There is danger in allowing a witness to refresh his memory by a statement because he may not remember the facts in issue but may very well testify to what he reads in the statement. In the case of refreshing recollection, the real problem is whether the writing is offered in good faith and whether it is at all likely to stimulate the memory of the witness. Defendants’ counsel had advance notice a few days before trial that the witness was faced with a failure of memory, so even the element of surprise was lacking.

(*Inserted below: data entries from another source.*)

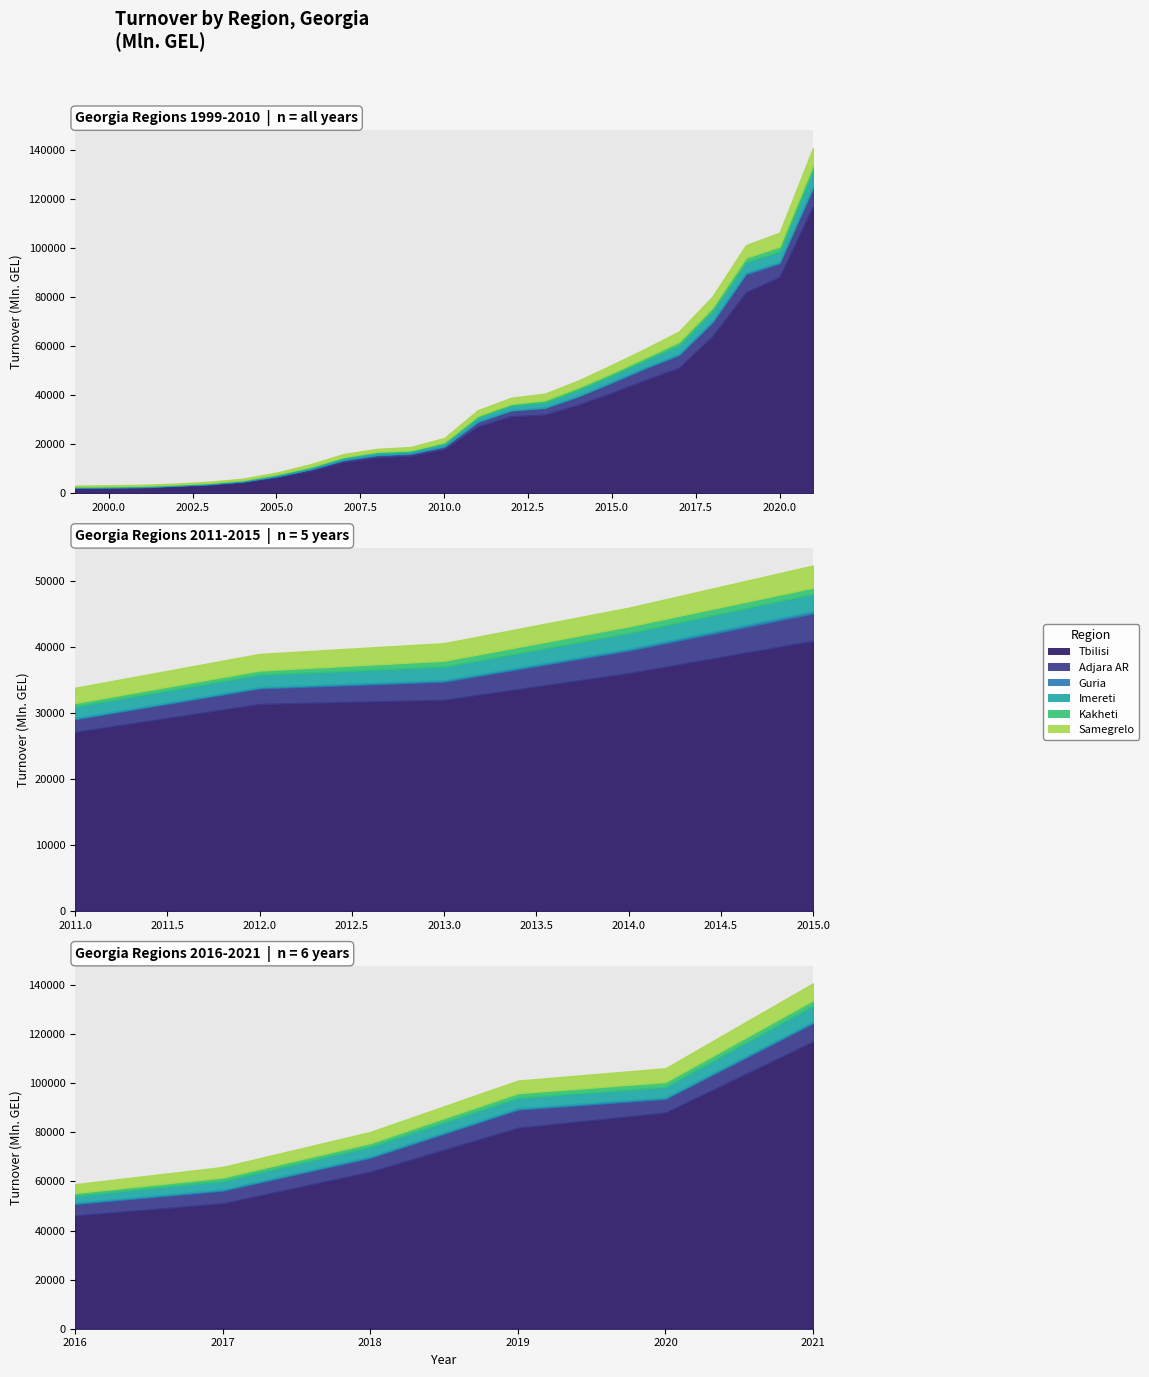

Between 2007 and 2011, which series saw the biggest shift?

Tbilisi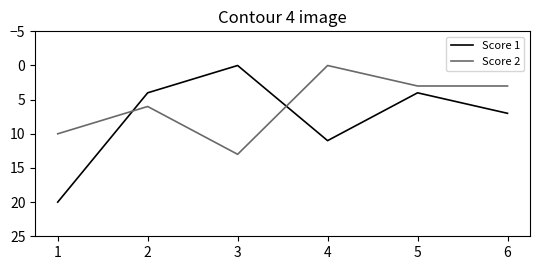

Reading left to right, extract all data points from this chart.

Score 1: 20	4	0	11	4	7
Score 2: 10	6	13	0	3	3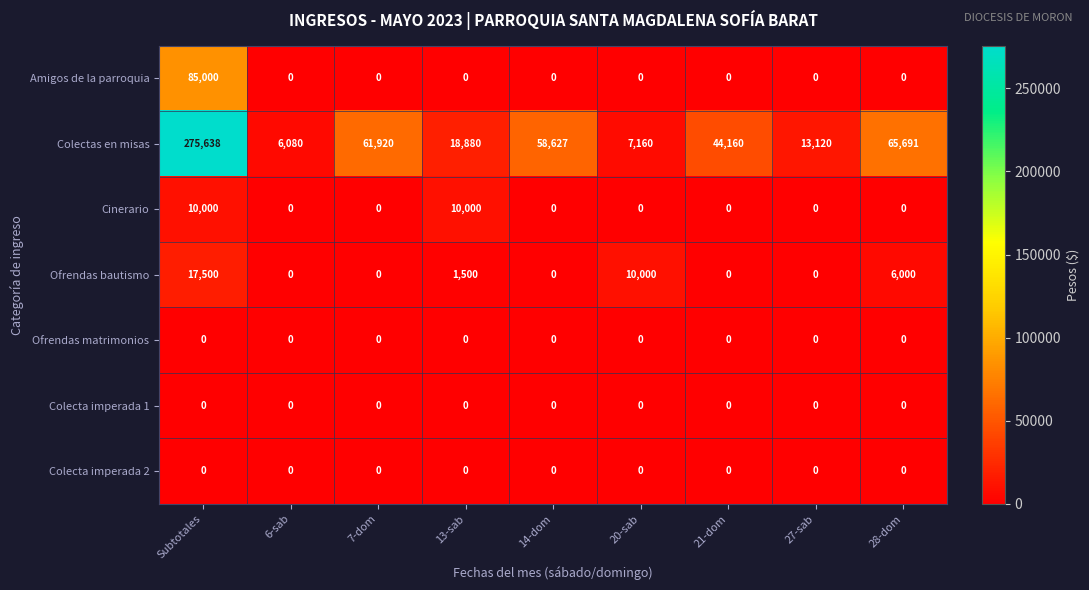

Where is Colectas en misas nearest to the value 140859?

28-dom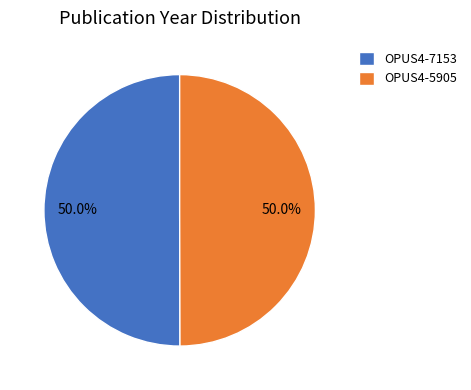

What portion of the pie excludes OPUS4-5905?

50.0%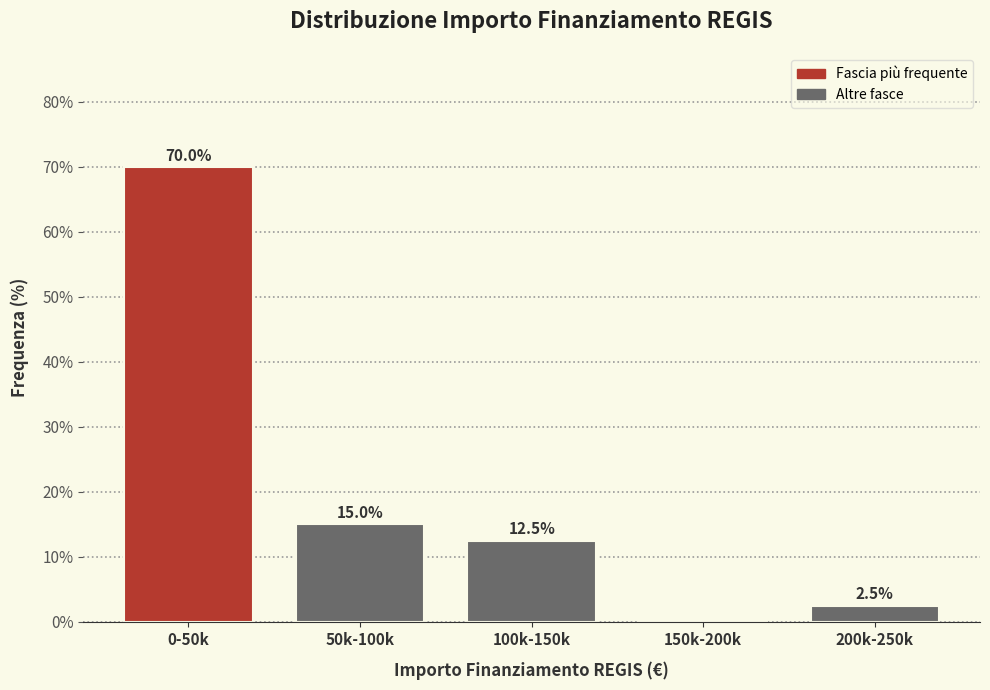

Reading right to left, extract all data points from this chart.

200k-250k=2.5	150k-200k=0.0	100k-150k=12.5	50k-100k=15.0	0-50k=70.0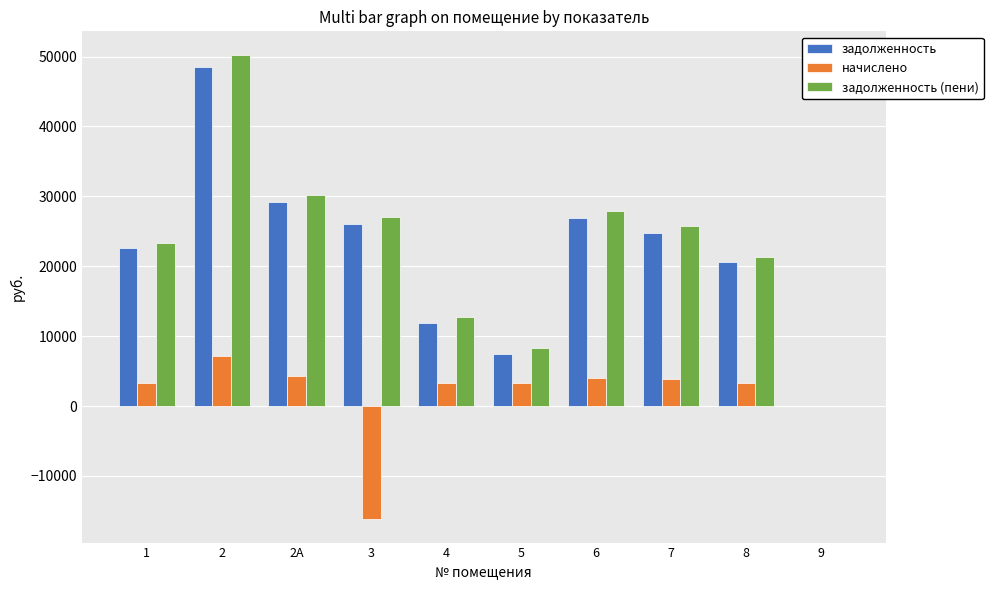

Are the bars grouped side by side (vs. stacked)?

Yes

Where it appears that the witness has no independent recollection of either the memorandum or the facts which it recites, and his memory is not refreshed thereby, the writing may not be used as a basis for testimony (4 Jones, Evidence [5th ed.], § 972, pp. 1827-1829; Rice v. Fidelity & Cas. Co., 250 Mich. 398). There was no reason for permitting the contents of the statement to reach the jurors’ minds and such exposure was highly prejudicial. In a close case where liability is seriously at issue the use of the statement, as made in the instant case, was pivotal and perhaps decisive of the issue. The interests of justice require a new trial without the use of the statement as made here.
Williams, P. J., Bastow, Henry and Marsh, JJ., concur.
Judgments unanimously reversed on the law and facts and a new trial granted, with costs to the appellants to abide the event.